• _YOUR GOAL_
Would you copy exactly the lines in the data below from the one that has "3ºA DÍA DE LA PAZ 2022" through the one that has "Koristeći limeni poklopac", dropping any pictures?

== DATA RECORDS ==

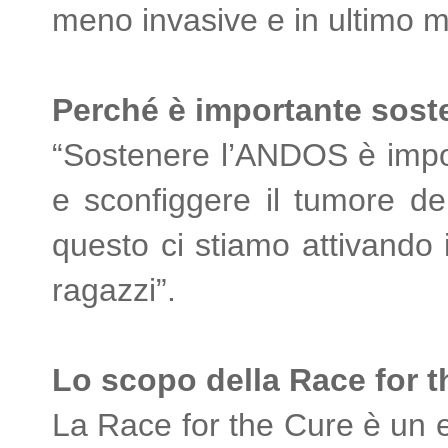
meno invasive e in ultimo 
Perché è importante sost
“Sostenere l’ANDOS è impo
e sconfiggere il tumore de
questo ci stiamo attivando i
ragazzi”.
Lo scopo della Race for t
La Race for the Cure è un e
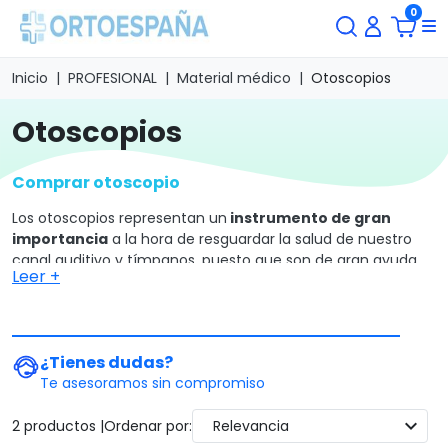
0
Inicio
PROFESIONAL
Material médico
Otoscopios
otoscopios
Comprar otoscopio
Los otoscopios representan un
instrumento de gran
importancia
a la hora de resguardar la salud de nuestro
canal auditivo y tímpanos, puesto que son de gran ayuda
Leer +
para determinar los orígenes de algunos tipos de
enfermedades o alteraciones de salud, tales como:
dolor
de oídos y pérdida de audición.
¿Tienes dudas?
Te asesoramos sin compromiso
expand_more
2 productos |
Ordenar por:
Relevancia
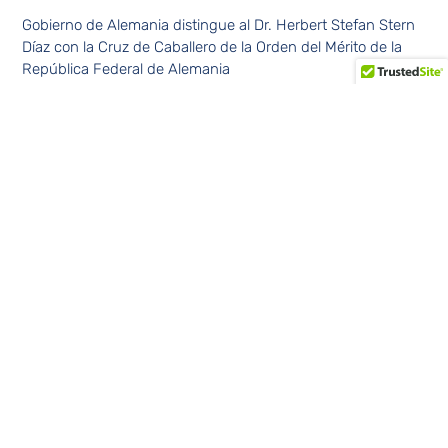
Gobierno de Alemania distingue al Dr. Herbert Stefan Stern
Díaz con la Cruz de Caballero de la Orden del Mérito de la
República Federal de Alemania
Los intentos de fraude digital en República Dominicana
registran el segundo nivel más alto de América Latina (6,5%)
en 2025, con el ‘vishing’ como principal causa de las
pérdidas
Amelia Reyes Mora: “Comunicar no es sólo hablar. Es
persuadir, conectar y generar confianza”
Los tumores cerebrales benignos también pueden afectar
funciones vitales, advierte especialista de Cleveland Clinic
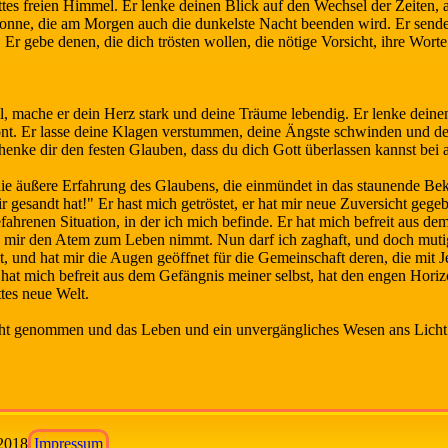
tes freien Himmel. Er lenke deinen Blick auf den Wechsel der Zeiten,
Sonne, die am Morgen auch die dunkelste Nacht beenden wird. Er sende
. Er gebe denen, die dich trösten wollen, die nötige Vorsicht, ihre Wort
ll, mache er dein Herz stark und deine Träume lebendig. Er lenke dei
t. Er lasse deine Klagen verstummen, deine Ängste schwinden und dein
enke dir den festen Glauben, dass du dich Gott überlassen kannst bei a
die äußere Erfahrung des Glaubens, die einmündet in das staunende Be
r gesandt hat!" Er hast mich getröstet, er hat mir neue Zuversicht geg
fahrenen Situation, in der ich mich befinde. Er hat mich befreit aus d
 mir den Atem zum Leben nimmt. Nun darf ich zaghaft, und doch mutig
, und hat mir die Augen geöffnet für die Gemeinschaft deren, die mit J
 hat mich befreit aus dem Gefängnis meiner selbst, hat den engen Hor
tes neue Welt.
ht genommen und das Leben und ein unvergängliches Wesen ans Licht
2018
Impressum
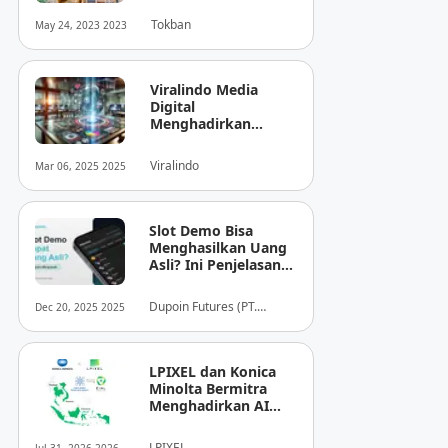
Tokban
May 24, 2023 2023
Viralindo Media
Digital
Menghadirkan
Inovasi Baru dalam
Dunia Media Digital
Viralindo
Mar 06, 2025 2025
Indonesia
Slot Demo Bisa
Menghasilkan Uang
Asli? Ini Penjelasan
dari Dupoin
Dupoin Futures (PT.
Dec 20, 2025 2025
Dupoin Futures Indonesia)
LPIXEL dan Konica
Minolta Bermitra
Menghadirkan AI
Pendukung
Diagnosis Berbasis
LPIXEL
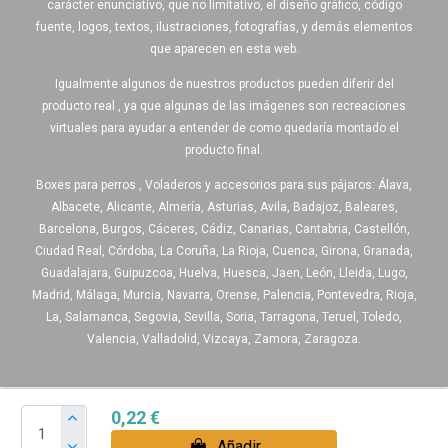
carácter enunciativo, que no limitativo, el diseño gráfico, código
fuente, logos, textos, ilustraciones, fotografías, y demás elementos
que aparecen en esta web.
Igualmente algunos de nuestros productos pueden diferir del
producto real , ya que algunas de las imágenes son recreaciones
virtuales para ayudar a entender de como quedaría montado el
producto final.
Boxes para perros , Voladeros y accesorios para sus pájaros: Álava,
Albacete, Alicante, Almería, Asturias, Avila, Badajoz, Baleares,
Barcelona, Burgos, Cáceres, Cádiz, Canarias, Cantabria, Castellón,
Ciudad Real, Córdoba, La Coruña, La Rioja, Cuenca, Girona, Granada,
Guadalajara, Guipuzcoa, Huelva, Huesca, Jaen, León, Lleida, Lugo,
Madrid, Málaga, Murcia, Navarra, Orense, Palencia, Pontevedra, Rioja,
La, Salamanca, Segovia, Sevilla, Soria, Tarragona, Teruel, Toledo,
Valencia, Valladolid, Vizcaya, Zamora, Zaragoza.
0,22 €
Añadir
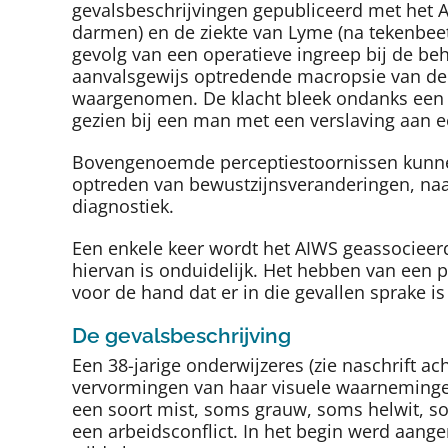
gevalsbeschrijvingen gepubliceerd met het AI
darmen) en de ziekte van Lyme (na tekenbee
gevolg van een operatieve ingreep bij de be
aanvalsgewijs optredende macropsie van de 
waargenomen. De klacht bleek ondanks een e
gezien bij een man met een verslaving aan 
Bovengenoemde perceptiestoornissen kunnen 
optreden van bewustzijnsveranderingen, naas
diagnostiek.
Een enkele keer wordt het AIWS geassocieerd
hiervan is onduidelijk. Het hebben van een 
voor de hand dat er in die gevallen sprake i
De gevalsbeschrijving
Een 38-jarige onderwijzeres (zie naschrift ach
vervormingen van haar visuele waarnemingen.
een soort mist, soms grauw, soms helwit, so
een arbeidsconflict. In het begin werd aang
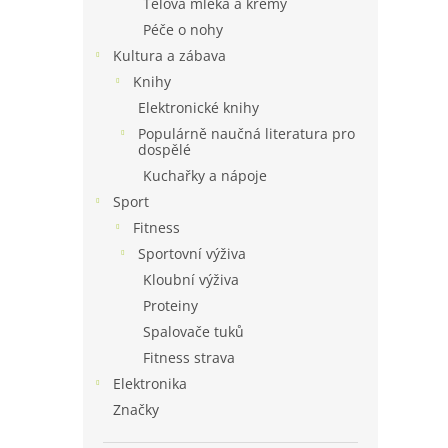
Tělová mléka a krémy
Péče o nohy
Kultura a zábava
Knihy
Elektronické knihy
Populárně naučná literatura pro
dospělé
Kuchařky a nápoje
Sport
Fitness
Sportovní výživa
Kloubní výživa
Proteiny
Spalovače tuků
Fitness strava
Elektronika
Značky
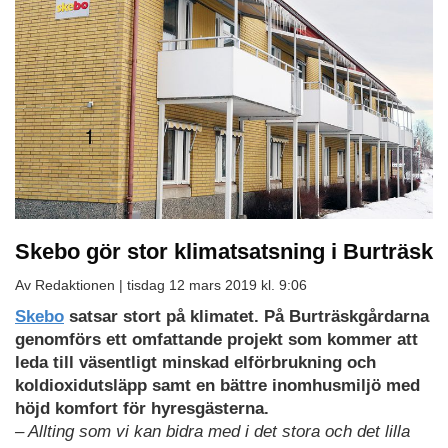
Skebo gör stor klimatsatsning i Burträsk
Av Redaktionen |
tisdag 12 mars 2019 kl. 9:06
Skebo
satsar stort på klimatet. På Burträskgårdarna
genomförs ett omfattande projekt som kommer att
leda till väsentligt minskad elförbrukning och
koldioxidutsläpp samt en bättre inomhusmiljö med
höjd komfort för hyresgästerna.
– Allting som vi kan bidra med i det stora och det lilla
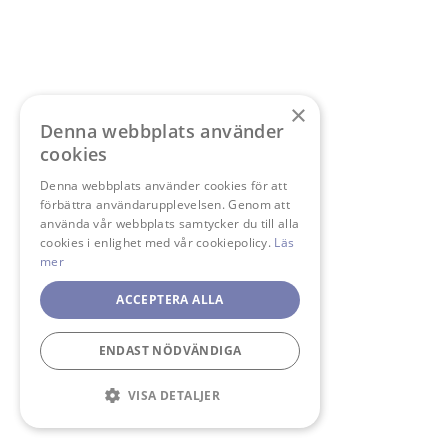
×
Denna webbplats använder
cookies
Denna webbplats använder cookies för att
förbättra användarupplevelsen. Genom att
använda vår webbplats samtycker du till alla
cookies i enlighet med vår cookiepolicy.
Läs
mer
ACCEPTERA ALLA
ENDAST NÖDVÄNDIGA
VISA DETALJER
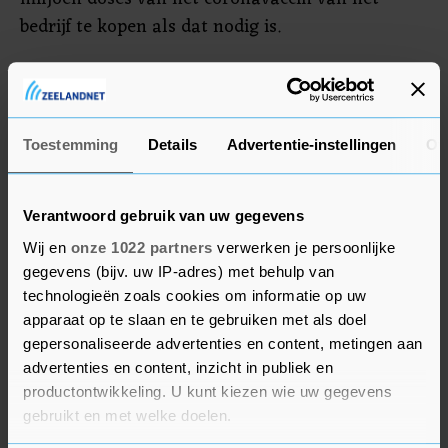
bedrijf te kopen als dat nodig is.
Embraer steeg bijna 6 procent op Wall Street. De
Braziliaanse vliegtuigbouwer boekte voor het
eerst sinds begin 2018 een kwartaalwinst. Er
Toestemming
Details
Advertentie-instellingen
Ov
wordt weer meer gevlogen naarmate
reisbeperkingen om coronabesmettingen te
voorkomen worden versoepeld.
Verantwoord gebruik van uw gegevens
Wij en
onze 1022 partners
verwerken je persoonlijke
gegevens (bijv. uw IP-adres) met behulp van
Airbnb
technologieën zoals cookies om informatie op uw
De verspreiding van de Delta-variant van het
apparaat op te slaan en te gebruiken met als doel
gepersonaliseerde advertenties en content, metingen aan
coronavirus zit vakantieverhuurplatform Airbnb
advertenties en content, inzicht in publiek en
dwars. Daardoor worden er in het lopende
productontwikkeling. U kunt kiezen wie uw gegevens
zomerkwartaal minder overnachtingen geboekt
gebruikt en met welke doelen.
dan gebruikelijk voor de coronapandemie. Airbnb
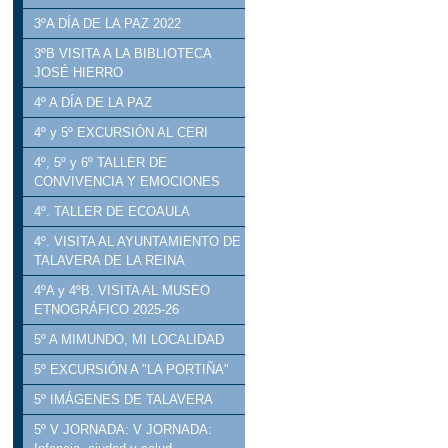
3ºA DÍA DE LA PAZ 2022
3ºB VISITA A LA BIBLIOTECA
JOSÉ HIERRO
4º A DÍA DE LA PAZ
4º y 5º EXCURSIÓN AL CERI
4º, 5º y 6º TALLER DE
CONVIVENCIA Y EMOCIONES
4º. TALLER DE ECOAULA
4º. VISITA AL AYUNTAMIENTO DE
TALAVERA DE LA REINA
4ºA y 4ºB. VISITA AL MUSEO
ETNOGRÁFICO 2025-26
5º A MIMUNDO, MI LOCALIDAD
5º EXCURSIÓN A "LA PORTIÑA"
5º IMÁGENES DE TALAVERA
5º V JORNADA: V JORNADA:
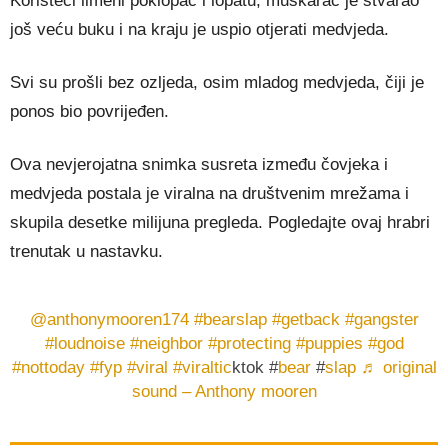
Koristeći limeni poklopac i lopatu, muškarac je stvarao
još veću buku i na kraju je uspio otjerati medvjeda.
Svi su prošli bez ozljeda, osim mladog medvjeda, čiji je
ponos bio povrijeđen.
Ova nevjerojatna snimka susreta između čovjeka i
medvjeda postala je viralna na društvenim mrežama i
skupila desetke milijuna pregleda. Pogledajte ovaj hrabri
trenutak u nastavku.
@anthonymooren174
#bearslap
#getback
#gangster
#loudnoise
#neighbor
#protecting
#puppies
#god
#nottoday
#fyp
#viral
#viraltic
ktok #
bear
#
slap
♬ original
sound – Anthony mooren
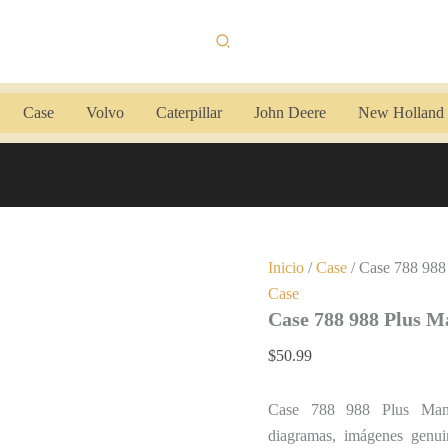
Case
788
Buscar
988
Plus
Manual
de
Case
Volvo
Caterpillar
John Deere
New Holland
Servicio
cantidad
Inicio
/
Case
/ Case 788 988
Case
Case 788 988 Plus M
$
50.99
Case 788 988 Plus Manua
diagramas, imágenes genui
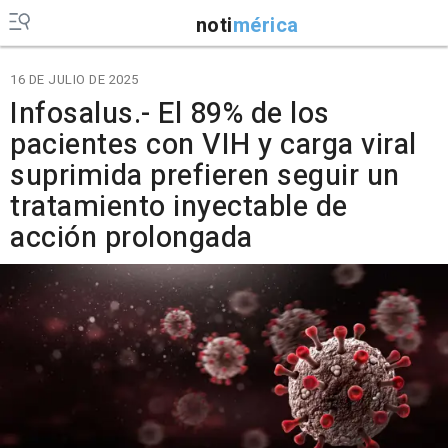
noti
mérica
16 DE JULIO DE 2025
Infosalus.- El 89% de los
pacientes con VIH y carga viral
suprimida prefieren seguir un
tratamiento inyectable de
acción prolongada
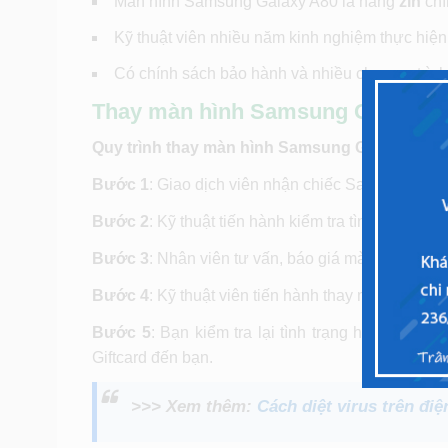
Màn hình Samsung Galaxy A80 là hàng
zin
chí
Kỹ thuật viên nhiều năm kinh nghiệm thực hiện
Có chính sách bảo hành và nhiều chương trình
Thay màn hình Samsung Galaxy A8
Quy trình thay màn hình Samsung Galaxy A80 t
Bước 1
: Giao dịch viên nhận chiếc Samsung
A80
Bước 2
: Kỹ thuật tiến hành kiểm tra tình trạng màn 
Bước 3
: Nhân viên tư vấn, báo giá màn hình
Sam
Bước 4
: Kỹ thuật viên tiến hành thay mới màn hì
Bước 5
: Bạn kiểm tra lại tình trạng hoạt động
Giftcard đến bạn.
>>> Xem thêm:
Cách diệt virus trên điệ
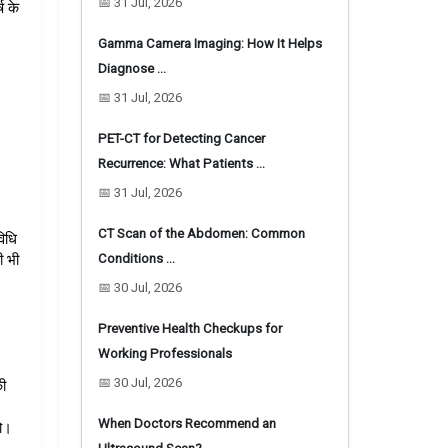
📅 31 Jul, 2026
 के 
Gamma Camera Imaging: How It Helps
Diagnose …
📅 31 Jul, 2026
PET-CT for Detecting Cancer
Recurrence: What Patients …
📅 31 Jul, 2026
CT Scan of the Abdomen: Common
िधि 
Conditions …
 भी 
📅 30 Jul, 2026
Preventive Health Checkups for
Working Professionals
📅 30 Jul, 2026
ी 
When Doctors Recommend an
हो।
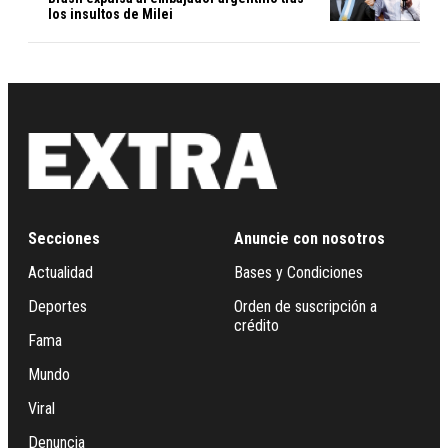
los insultos de Milei
Secciones
Anuncie con nosotros
Actualidad
Bases y Condiciones
Deportes
Orden de suscripción a
crédito
Fama
Mundo
Viral
Denuncia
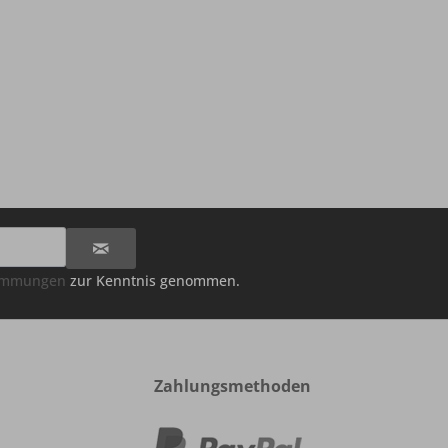
timmungen
zur Kenntnis genommen.
Zahlungsmethoden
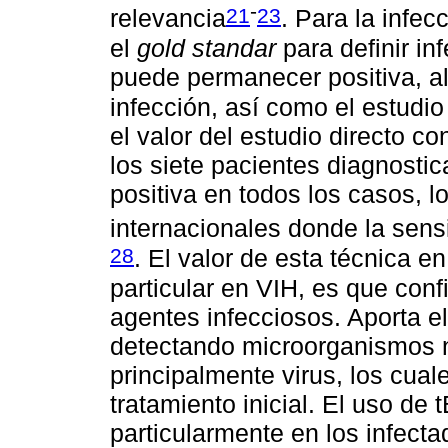
-
21
23
relevancia
. Para la infec
el
gold standar
para definir inf
puede permanecer positiva, al
infección, así como el estudio
el valor del estudio directo co
los siete pacientes diagnostic
positiva en todos los casos, l
internacionales donde la sensi
28
. El valor de esta técnica 
particular en VIH, es que conf
agentes infecciosos. Aporta e
detectando microorganismos n
principalmente virus, los cua
tratamiento inicial. El uso d
particularmente en los infecta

===

• _SOLUTION TO THE EXERCISE_
3ºA DÍA DE LA PAZ 2022
3ºB VISITA A LA BIBLIOTECA
JOSÉ HIERRO
4º A DÍA DE LA PAZ
4º y 5º EXCURSIÓN AL CERI
4º, 5º y 6º TALLER DE
CONVIVENCIA Y EMOCIONES
4º. TALLER DE ECOAULA
4º. VISITA AL AYUNTAMIENTO DE
TALAVERA DE LA REINA
4ºA y 4ºB. VISITA AL MUSEO
ETNOGRÁFICO 2025-26
5º A MIMUNDO, MI LOCALIDAD
5º EXCURSIÓN A "LA PORTIÑA"
5º IMÁGENES DE TALAVERA
5º V JORNADA: V JORNADA:
Koristeći limeni poklopac i lopatu, muškarac je stvarao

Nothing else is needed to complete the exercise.